Required action
Copy every line of the material below without any change, leaving the pictures out.
Data provided section start
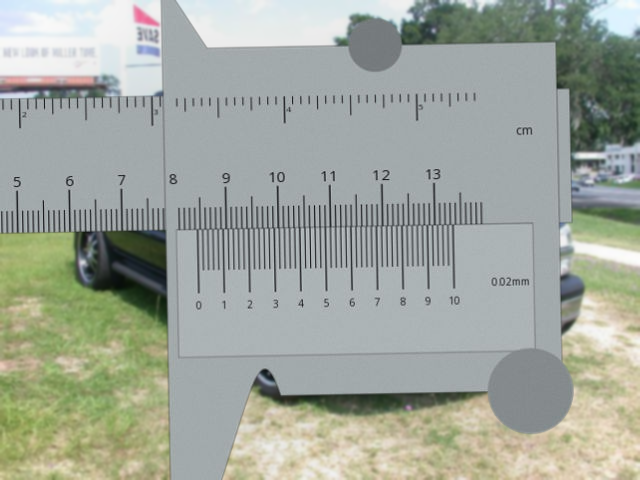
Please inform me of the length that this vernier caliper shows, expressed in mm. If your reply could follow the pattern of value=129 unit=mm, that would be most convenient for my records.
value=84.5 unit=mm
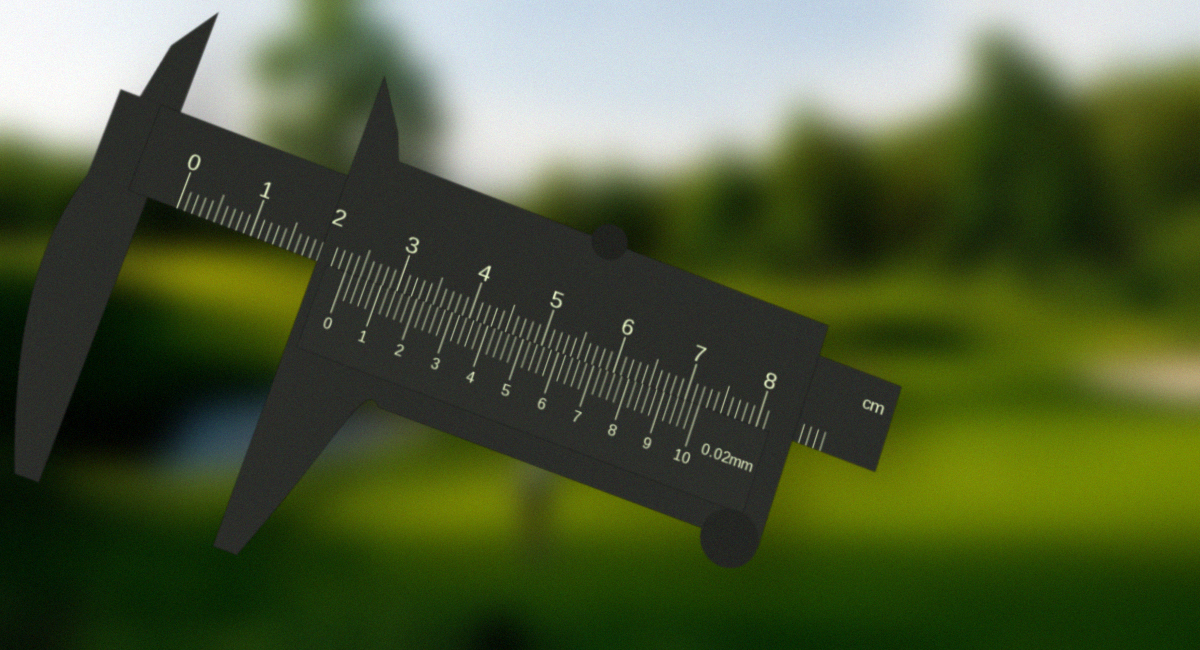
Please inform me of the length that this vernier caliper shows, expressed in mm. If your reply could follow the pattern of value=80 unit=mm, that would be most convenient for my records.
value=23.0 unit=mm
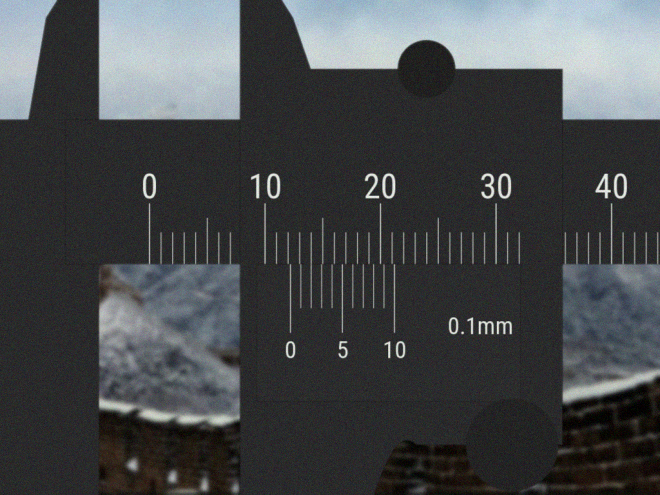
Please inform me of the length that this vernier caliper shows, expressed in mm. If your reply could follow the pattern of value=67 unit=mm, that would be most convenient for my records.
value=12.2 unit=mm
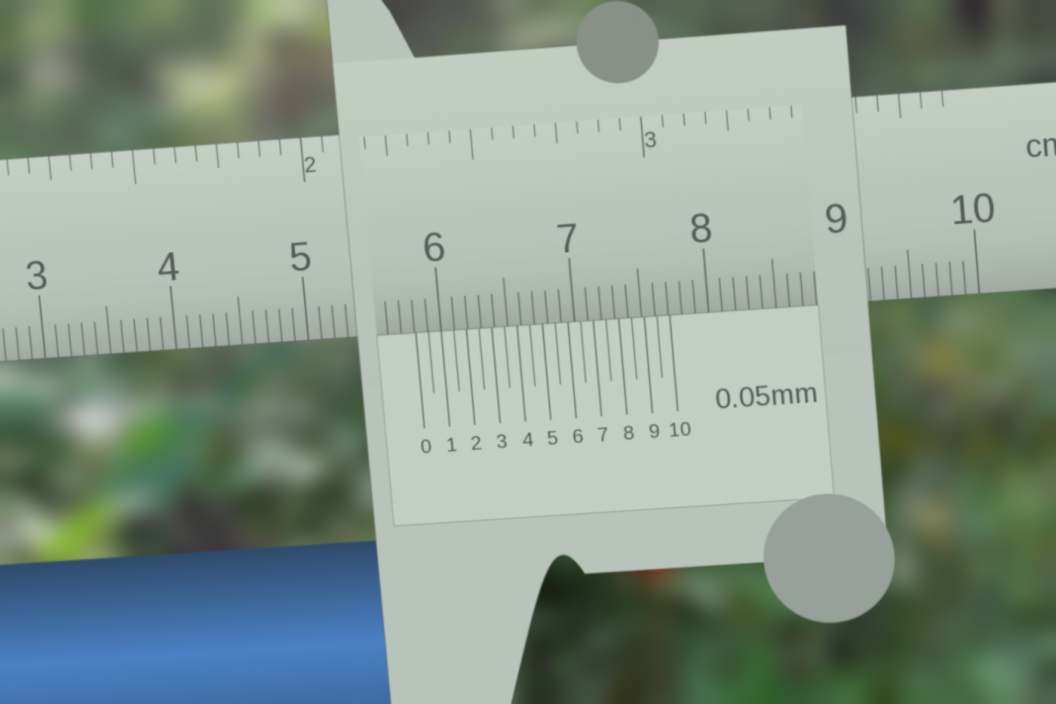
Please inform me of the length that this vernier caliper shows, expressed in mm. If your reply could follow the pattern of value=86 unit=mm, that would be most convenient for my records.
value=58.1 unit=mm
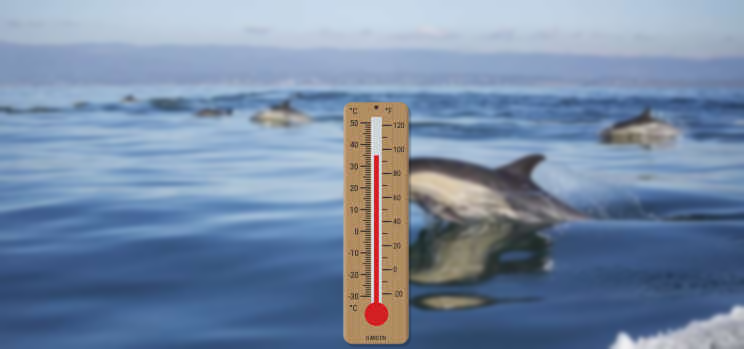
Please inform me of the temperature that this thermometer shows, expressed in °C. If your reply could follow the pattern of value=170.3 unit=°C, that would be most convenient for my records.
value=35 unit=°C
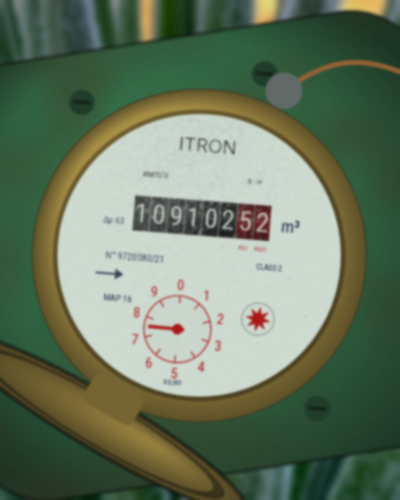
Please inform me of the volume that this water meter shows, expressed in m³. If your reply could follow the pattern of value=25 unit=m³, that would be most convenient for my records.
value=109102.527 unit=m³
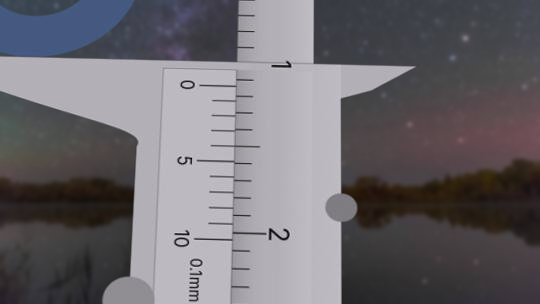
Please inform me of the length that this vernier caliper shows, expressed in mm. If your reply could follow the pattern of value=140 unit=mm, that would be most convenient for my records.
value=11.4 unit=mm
Data provided section end
Your solution
Please inform me of the length that this vernier caliper shows, expressed in mm. If your reply could follow the pattern of value=129 unit=mm, that would be most convenient for my records.
value=84.5 unit=mm
Please inform me of the length that this vernier caliper shows, expressed in mm. If your reply could follow the pattern of value=80 unit=mm, that would be most convenient for my records.
value=23.0 unit=mm
Please inform me of the length that this vernier caliper shows, expressed in mm. If your reply could follow the pattern of value=67 unit=mm, that would be most convenient for my records.
value=12.2 unit=mm
Please inform me of the length that this vernier caliper shows, expressed in mm. If your reply could follow the pattern of value=86 unit=mm, that would be most convenient for my records.
value=58.1 unit=mm
Please inform me of the temperature that this thermometer shows, expressed in °C. If your reply could follow the pattern of value=170.3 unit=°C, that would be most convenient for my records.
value=35 unit=°C
Please inform me of the volume that this water meter shows, expressed in m³. If your reply could follow the pattern of value=25 unit=m³, that would be most convenient for my records.
value=109102.527 unit=m³
Please inform me of the length that this vernier caliper shows, expressed in mm. If your reply could follow the pattern of value=140 unit=mm, that would be most convenient for my records.
value=11.4 unit=mm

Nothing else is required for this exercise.